After and until the flames prevented him from continuing, Aaron repeated the following command: Free Palestine. In a press conference the next day, Pentagon Press Secretary Air Force Major General Pat Ryder stated that “our support for Israel’s inherent right to defend itself is ironclad” but that we “expect them to continue to adhere to the law of armed conflict and international humanitarian law.”
Any other news items will have to wait until next week.
The Brain Dump
When you saw only one set of footprints,
It was then that I wandered off because your whole deal was boring as hell.
i want. jalapeno poppers
"Duncan, would you still love me if I were a worm?" Leto II murmured, rolling onto his side. Duncan hesitated to roll his eyes, having just gotten out of the ghola tanks again. The hesitation was enough. Leto II had his answer.
definitely feels like the last snow of the year
the teen baristi at this cafe are quietly singing Natasha Bedingfield's Unwritten as they work to fill orders, despite the song not being audible to the front-of-house
is there a work radio I can't hear? is this some act of solidarity to get them through the day? both?
Haven’t been feeling very funny as late, for some reason.
At the Movies
I’ve started watching Fargo, so my movie consumption has taken a big hit.
Snow White: A Tale of Terror (1997), dir. Michael Cohn ⭐⭐⭐⭐
Really suffers in spots from being a '90s Showtime Movie, but Sam Neill and Sigourney Weaver have kept this lurking on the fringes of my mind since then. It's still my first thought when I have to think about "grim reboots of fairy tales," even though the tone they try going for is really more Grimm than grim. I've always loved the Weaver old crone makeup/costume design.
The War of the Worlds (1953), dir. Byron Haskin ⭐⭐⭐⭐⭐ ❤️
Wait, is that THE Dr. Clayton Forrester saving the day?
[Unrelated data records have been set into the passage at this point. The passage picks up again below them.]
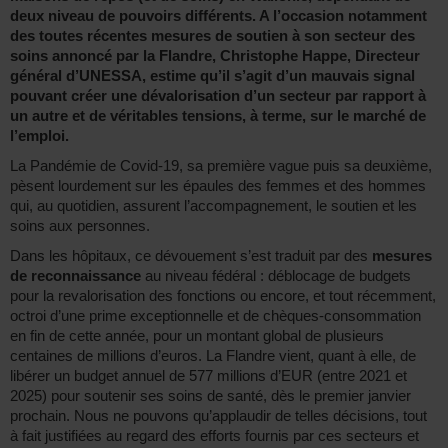
deux niveau de pouvoirs différents. A l’occasion notamment
des toutes récentes mesures de soutien à son secteur des
soins annoncé par la Flandre, Christophe Happe, Directeur
général d’UNESSA, estime qu’il s’agit d’un mauvais signal
pouvant créer une dévalorisation d’un secteur par rapport à
un autre et de véritables tensions, à terme, sur le marché de
l’emploi.
La Pandémie de Covid-19, sa première vague puis sa deuxième,
pèsent lourdement sur les épaules des femmes et des hommes
qui, au quotidien, assurent l’accompagnement, le soutien et les
soins aux personnes.
Dans les hôpitaux, ce dévouement s’est traduit par des
mesures
de reconnaissance
au niveau fédéral : déblocage de budgets
pour la revalorisation des fonctions ou encore, et tout récemment,
octroi d’une prime exceptionnelle et de chèques-consommation
en fin de cette année, pour un montant global de plusieurs
centaines de millions d’euros. La Flandre vient, quant à elle, de
libérer un budget annuel de 577 millions d’EUR (entre 2021 et
2025) pour soutenir ses soins de santé, dès le premier janvier
prochain. Nous ne pouvons qu’applaudir de telles décisions, tout
à fait justifiées au regard des efforts fournis par ces secteurs et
War of the Worlds (2005), dir. Steven Spielberg ⭐⭐⭐
Better than I remembered, but still a lot of children screaming and Tom Cruise as SuperDad. Also, for being so "anti-Iraq War" it sure seems pretty "pro-US military." STAND FOR THE FLAG, KNEEL FOR THE TRIPODS TO SUCK YOU OFF, SEMPER FI
I’ll do better next week… maybe. I’ll at least have Dune: Part Two to talk about.
One Picture
Aaron Bushnell, who died this week at 25.
In closing,
If you’ve found the tone of this dispatch a bit too somber, you’ll likely find no solace down here. You can ascribe it perhaps to the state of the world, or to the end of the winter, or to a passing melancholy. In the brief overview of political self-immolation, I emphasized choice and action. However, we don’t always get to make such choices. Earlier this month, an Indigenous nonbinary child in Oklahoma, Nex Benedict, 16, was beaten by three classmates in a school bathroom and died the following day. While autopsy results have yet to be released, while bullying is far from a novel concept, while the school’s district protocols may have been followed to the letter, current conditions and climates in the United States trend towards the violent persecution of all sexual and gender minorities as an outcome common to the American experience. Violence, targeted clearly but as randomly executed as a draft lottery. Violence, with the clear intention to intimidate. No real choices in the matter; no real preventative actions to be taken. The tragic result of cultural and historical factors outside Nex’s control. “For they sow the wind, and they shall reap the whirlwind” (Hos 8:7 ESV). Sometimes we reap fields sown by others long ago. In a more contemporary idiom, “you get what you pay for,” and in true American fashion, those who pay aren’t always those who get.